Así que cuando una mañana nos levantamos y fuimos corriendo a mirar sus estadísticas de la noche anterior (por la diferencia horaria entre EEUU y España, los partidos suelen ser de madrugada en nuestro país), pensamos que se trataba de un error. Aquellos números eran de estrella, y nuestro Pau era un novato recién bajado del avión, ¿cómo iba él a meter 20 puntos contra aquellos semidioses, por el amor de Dios? ¿He dicho ya que era español?

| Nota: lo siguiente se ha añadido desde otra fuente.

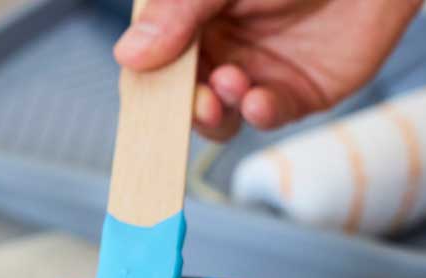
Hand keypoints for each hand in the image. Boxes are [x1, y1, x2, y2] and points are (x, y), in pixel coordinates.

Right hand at [113, 0, 423, 140]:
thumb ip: (177, 15)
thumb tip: (128, 56)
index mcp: (192, 17)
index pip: (154, 57)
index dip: (146, 79)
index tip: (143, 90)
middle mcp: (220, 47)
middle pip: (182, 95)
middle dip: (184, 105)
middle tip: (196, 100)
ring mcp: (257, 72)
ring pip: (222, 114)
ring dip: (218, 110)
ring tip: (230, 85)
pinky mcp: (297, 92)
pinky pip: (268, 114)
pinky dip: (259, 113)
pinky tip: (257, 101)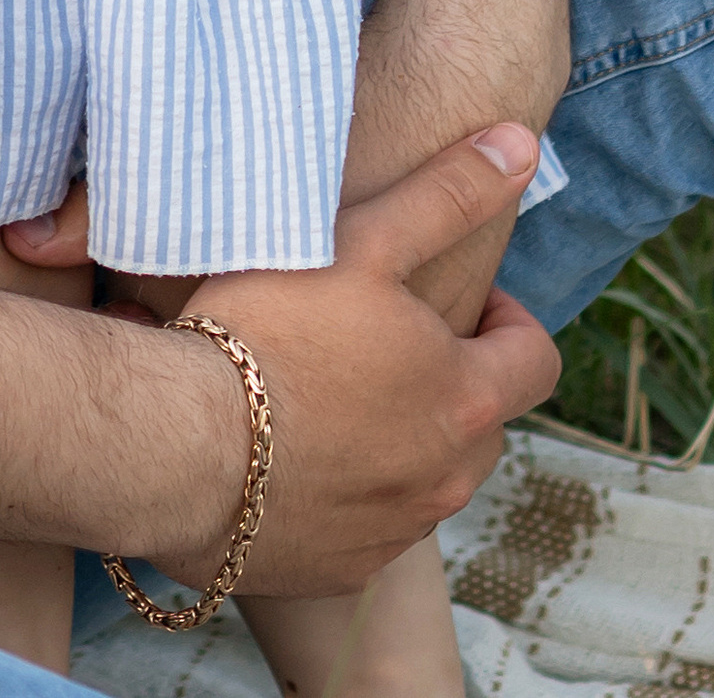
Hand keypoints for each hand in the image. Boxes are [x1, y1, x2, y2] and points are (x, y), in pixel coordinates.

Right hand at [8, 129, 561, 598]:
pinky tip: (288, 450)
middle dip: (452, 383)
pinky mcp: (338, 568)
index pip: (536, 360)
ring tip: (329, 391)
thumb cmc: (269, 331)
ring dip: (400, 438)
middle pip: (484, 425)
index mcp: (465, 400)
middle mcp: (445, 479)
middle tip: (382, 340)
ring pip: (426, 478)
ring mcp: (394, 531)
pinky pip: (366, 525)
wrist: (177, 446)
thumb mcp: (363, 243)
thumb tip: (522, 143)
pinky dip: (346, 491)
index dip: (507, 322)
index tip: (456, 301)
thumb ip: (448, 195)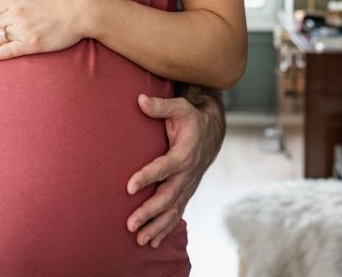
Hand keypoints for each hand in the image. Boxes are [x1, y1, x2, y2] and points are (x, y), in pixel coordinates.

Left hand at [125, 91, 224, 246]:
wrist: (211, 132)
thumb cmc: (191, 118)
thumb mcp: (180, 107)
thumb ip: (161, 106)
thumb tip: (139, 99)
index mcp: (184, 153)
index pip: (164, 168)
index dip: (147, 177)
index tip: (129, 187)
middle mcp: (187, 174)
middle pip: (167, 197)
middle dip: (149, 212)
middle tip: (130, 224)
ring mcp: (187, 186)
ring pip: (172, 210)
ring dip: (156, 226)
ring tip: (138, 240)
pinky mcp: (186, 192)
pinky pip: (176, 213)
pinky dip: (165, 229)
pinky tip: (151, 242)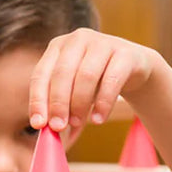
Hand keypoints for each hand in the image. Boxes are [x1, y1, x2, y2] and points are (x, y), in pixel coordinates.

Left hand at [28, 29, 158, 132]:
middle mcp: (78, 39)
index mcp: (58, 46)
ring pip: (86, 76)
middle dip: (58, 104)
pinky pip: (111, 80)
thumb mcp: (74, 89)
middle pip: (62, 73)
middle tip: (58, 127)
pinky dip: (103, 103)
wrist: (133, 67)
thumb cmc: (95, 80)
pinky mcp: (125, 53)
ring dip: (79, 104)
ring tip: (78, 124)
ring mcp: (102, 43)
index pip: (40, 74)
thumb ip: (60, 107)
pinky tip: (98, 119)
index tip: (38, 124)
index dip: (38, 100)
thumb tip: (48, 132)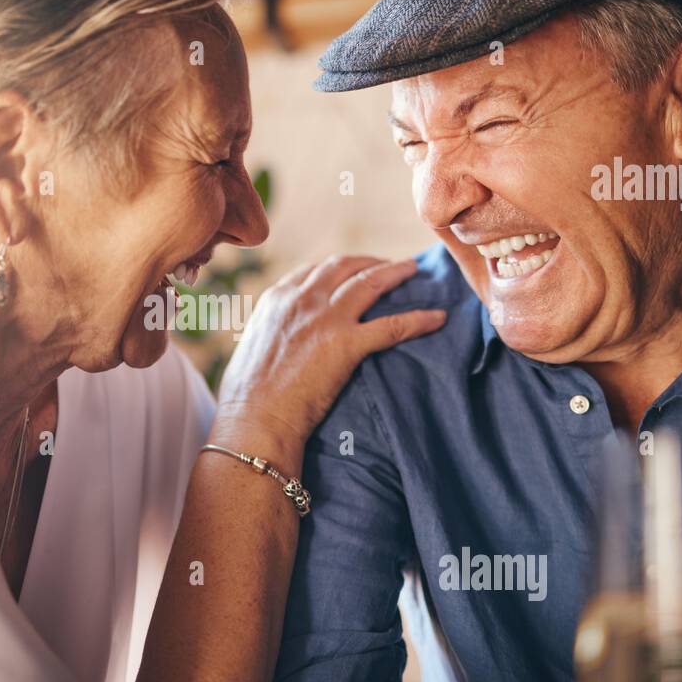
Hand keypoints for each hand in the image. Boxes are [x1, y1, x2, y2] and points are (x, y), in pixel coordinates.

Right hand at [214, 256, 444, 461]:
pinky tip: (436, 318)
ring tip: (413, 269)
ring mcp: (326, 319)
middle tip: (388, 266)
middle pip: (344, 267)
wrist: (254, 419)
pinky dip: (418, 320)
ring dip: (396, 273)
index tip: (355, 269)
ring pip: (370, 283)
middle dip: (369, 262)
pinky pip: (391, 326)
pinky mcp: (346, 344)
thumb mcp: (252, 348)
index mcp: (277, 299)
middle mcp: (302, 299)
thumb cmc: (245, 398)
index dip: (340, 267)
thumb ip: (271, 332)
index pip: (315, 270)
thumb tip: (278, 339)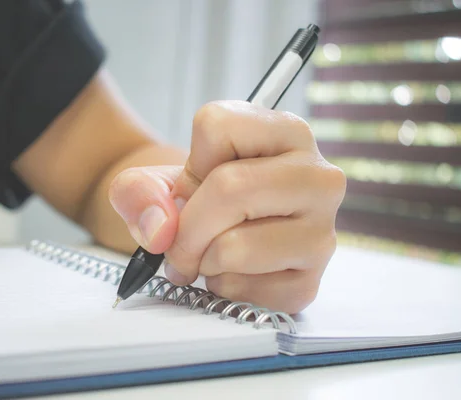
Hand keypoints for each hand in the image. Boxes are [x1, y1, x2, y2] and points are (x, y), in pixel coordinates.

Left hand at [108, 101, 345, 313]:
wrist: (224, 235)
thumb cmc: (200, 198)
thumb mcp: (159, 180)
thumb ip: (137, 190)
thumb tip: (160, 231)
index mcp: (286, 132)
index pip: (216, 126)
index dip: (189, 164)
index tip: (196, 184)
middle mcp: (317, 177)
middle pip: (229, 187)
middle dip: (187, 225)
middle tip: (179, 242)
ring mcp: (322, 232)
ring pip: (235, 247)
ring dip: (203, 260)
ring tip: (211, 253)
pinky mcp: (310, 281)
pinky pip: (246, 292)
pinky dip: (222, 288)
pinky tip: (233, 273)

Así se fueron sucediendo las actuaciones memorables de uno y los pellizcos y frotes de ojos de otros, hasta que el último escéptico se convenció: lo teníamos. Por fin. Un jugador que podía mirar de tú a tú a esos gigantes que llevaban toda la vida maltratándonos y hundírsela en la cara. Y lo más maravilloso de todo: no estaba solo. ¿Cuáles son las probabilidades de que los dos mejores jugadores de la historia de un país nazcan el mismo año y sean amigos desde pequeños? Eso fue lo que ocurrió con Gasol y Juan Carlos Navarro, un tipo con más pinta de empleado de banca que de deportista profesional y que sembró el pánico entre las defensas de todo el mundo durante casi dos décadas. A ellos se fueron uniendo otras leyendas como Calderón, Reyes, Rudy, Marc, Ricky… Y comenzaron a llegar los títulos. Pero todo empezó con Pau. Él nos quitó el complejo, él nos hizo creer que podíamos.

 

La medalla de Pekín ha sido la primera en 20 años sin ningún miembro de la generación dorada del 80. Tranquiliza saber que hay relevo y que, al menos de momento, parece que no vamos a volver a la oscuridad. Pero jamás les agradeceremos lo suficiente a Pau y a sus muchachos lo que hicieron por el baloncesto español. Nos hicieron ganar, sí, pero sobre todo nos hicieron soñar como no habíamos soñado en la vida. Y creo que los gritos que Ramón Trecet, histórico comentarista, resumen perfectamente el sentimiento de todos los que vivimos aquella larga travesía por el desierto: “¡¡GRACIAS, GRACIAS, DIOS MÍO, POR EL CUATRO Y POR EL SIETE!!”